In [None]:
from feature_engine.pipeline import Pipeline
from archaeo_super_prompt.dataset.load import MagohDataset
from archaeo_super_prompt.pdf_to_text import OCR_Transformer, TextExtractor

With exploring the layout and the profile of the downloaded reports, we select some intervention identifiers that can be processable for a study of the chunks and the LLM interpretability

In [None]:
ds = MagohDataset(200, 0.3, True)
_selected_ids = [
    # very good
    33799, 34439, 38005, 36837, 36937, 37614, 37026, 37971, 36846, 36304, 34423, 36052,
    37043, 36055, 36554, 989, 37007, 30897, 36351, 36308, 38013, 36011, 33828, 1221,
    38039, 35429, 37065, 37116, 34452, 33441, 33062, 34939, 35918, 33689, 34508, 31035,
    38220, 38092, 36979, 36854, 36207, 34915, 33439, 35688, 36359,
    # not that good
    31164, 32600, 33760, 32714, 31208, 30712, 
    ]
selected_ids = set(_selected_ids)
inputs = ds.get_files_for_batch(selected_ids)

In [None]:
pipeline = Pipeline([
    ("ocr", OCR_Transformer()),
    ("pdf_reader", TextExtractor())
])

In [None]:
texts = pipeline.transform(inputs)

In [None]:
groupedChunks = { id_: { filename: fileChunks for filename, fileChunks in inpt.groupby("filename") } for id_, inpt in texts.groupby("id") }
groupedChunks[31049]["Relazione_storica_Pasquinucci.pdf"]

In [None]:
chunks = texts[(texts["id"] == 31049) & (texts["filename"] == "Relazione_storica_Pasquinucci.pdf")]
chunks

## Chunk information

From each chunk, we can have the following information:

- a simple type (paragraph, list item, table)
- its page number to have its approximate position in the document (beginning, middle, end, ...)
- its context text, including :
  - the description of the predicted section it belongs to
  - the text rendering of the chunk content 

In [None]:
from IPython.display import Markdown
from archaeo_super_prompt.types.pdfchunks import PDFChunkPerInterventionDataset

SAMPLE_CHUNK_NUMBER = 4
sample_chunks = chunks.sample(SAMPLE_CHUNK_NUMBER)

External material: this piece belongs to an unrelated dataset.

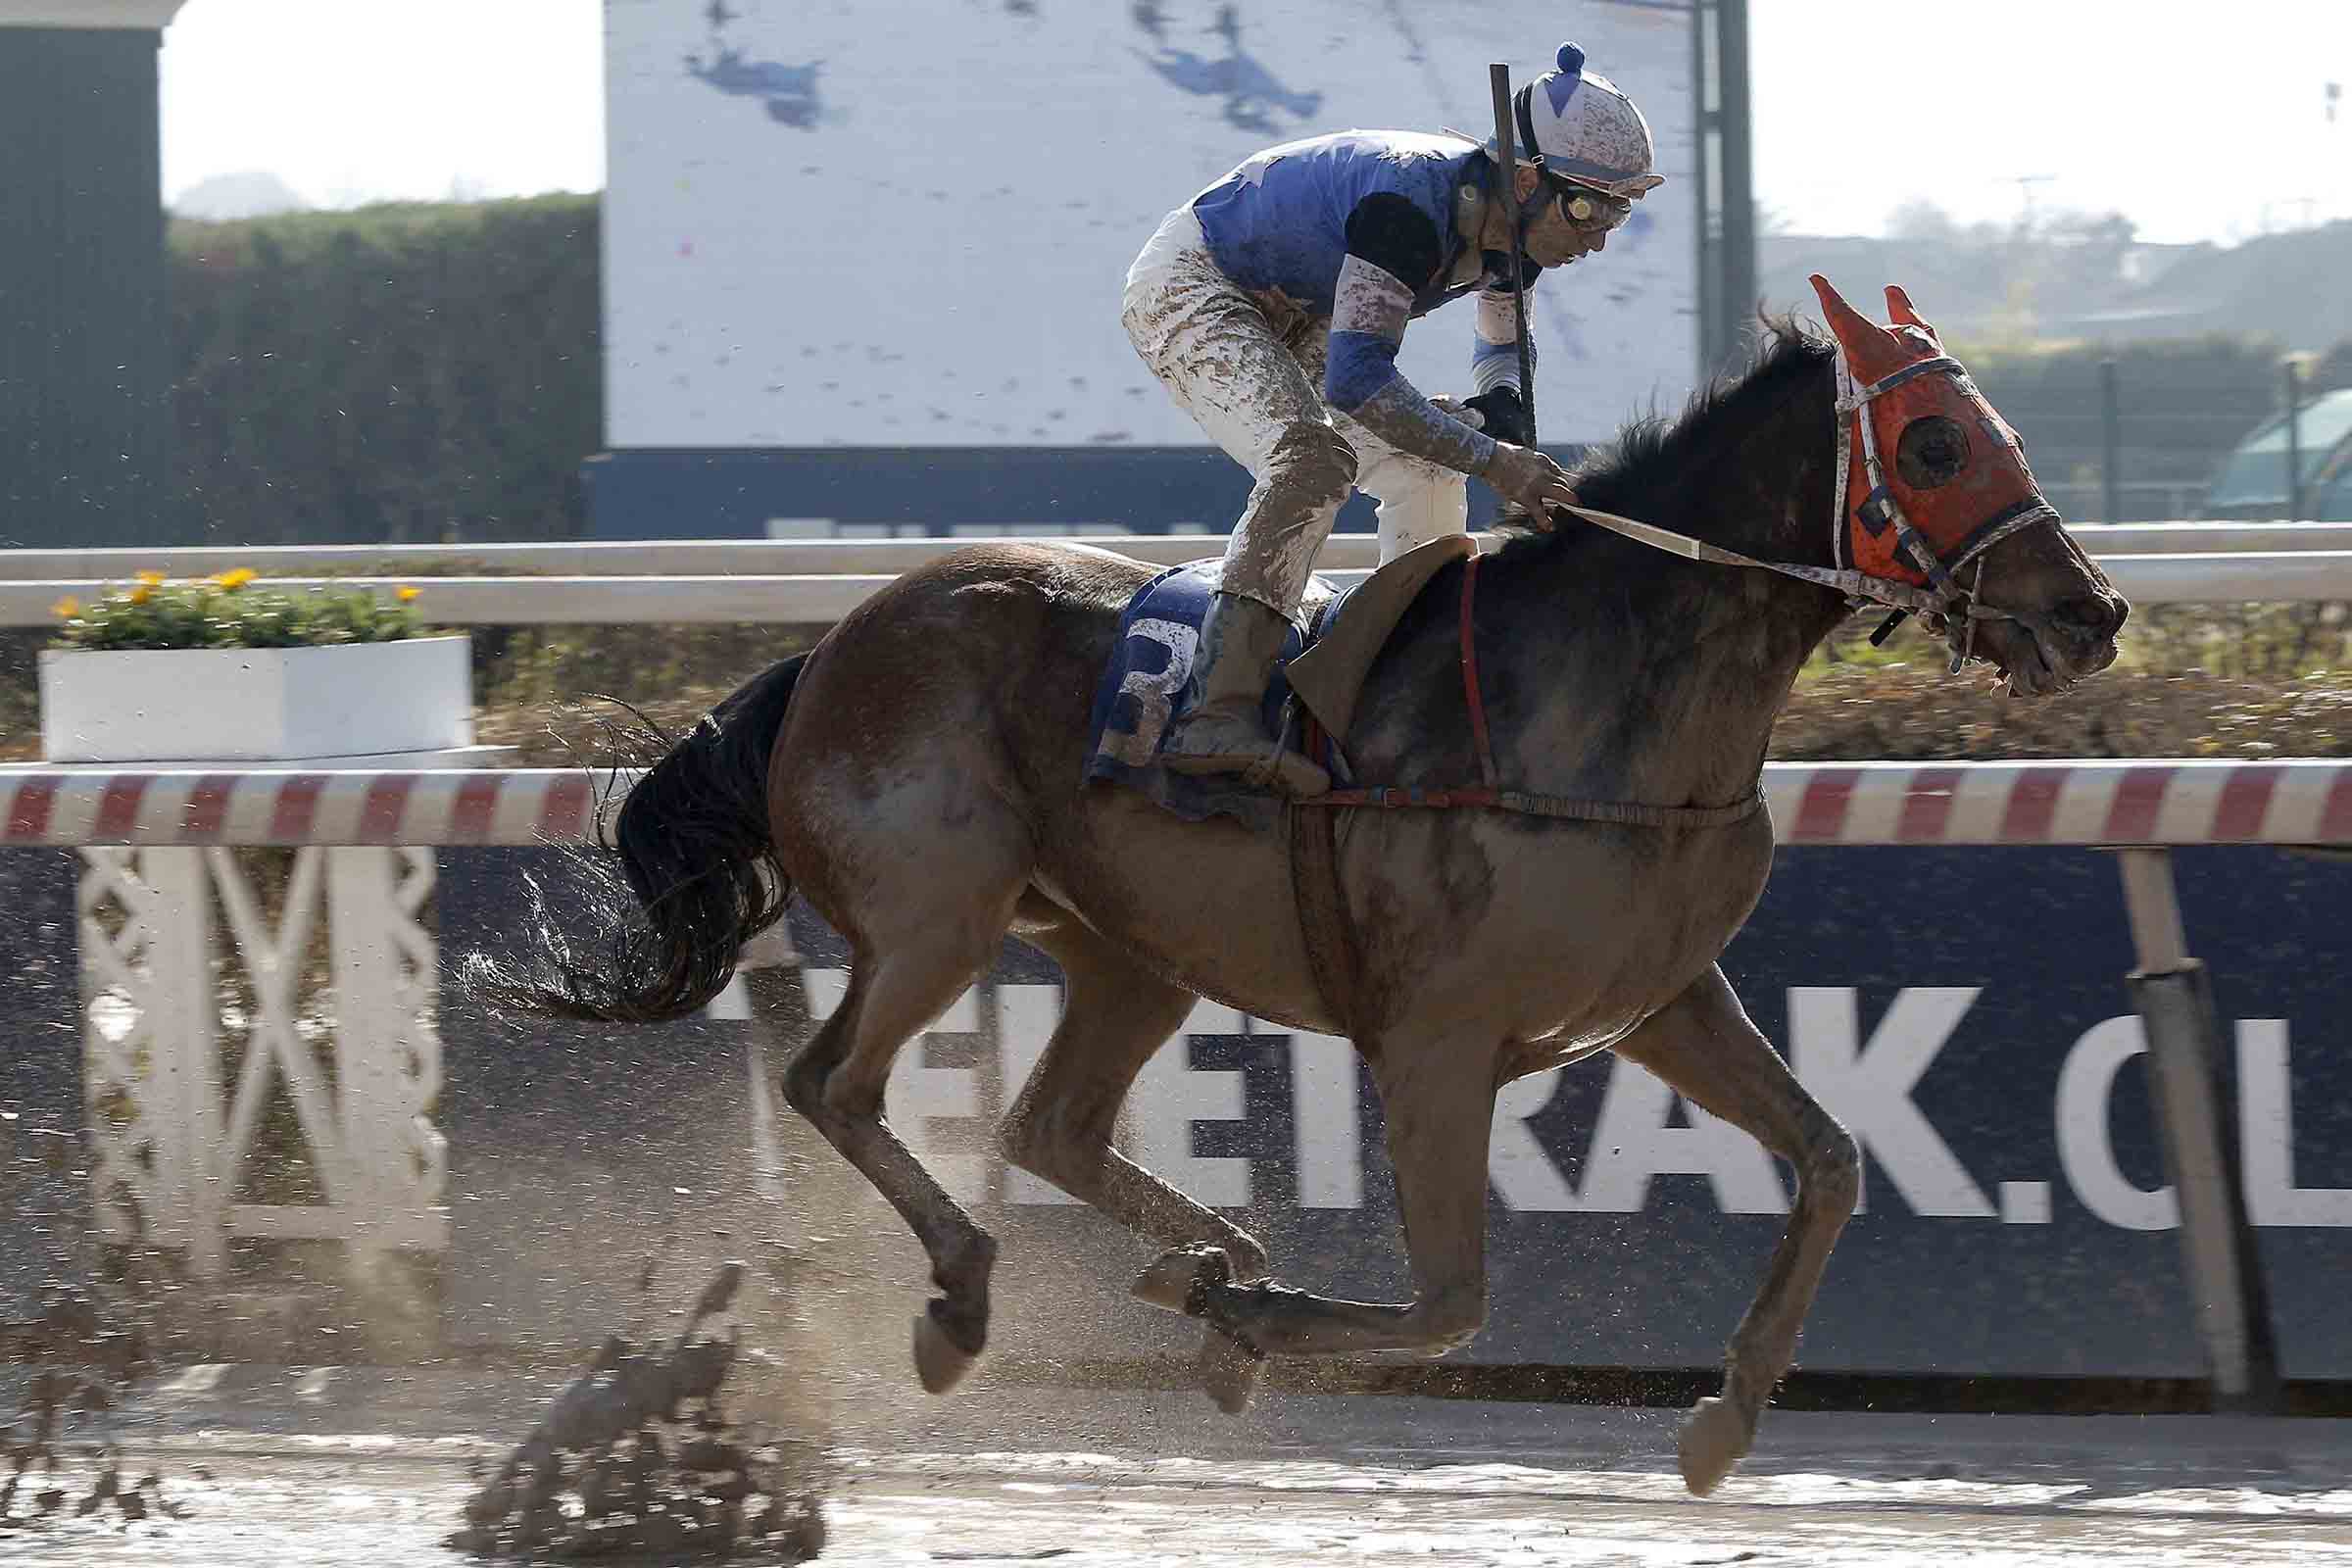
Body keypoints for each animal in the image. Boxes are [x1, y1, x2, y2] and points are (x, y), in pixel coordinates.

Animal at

Markdown(str(PDFChunkPerInterventionDataset(sample_chunks)))

## Exploit the chunk information for the prompts

The contextual text can be compared to the query with an embedding model.  
The other information (type of content, position in the document, entity occurences) can also be used to select the best chunks for some extraction queries, according to the nature of the field to be extracted and the information we have about the excavation reports which compose the dataset.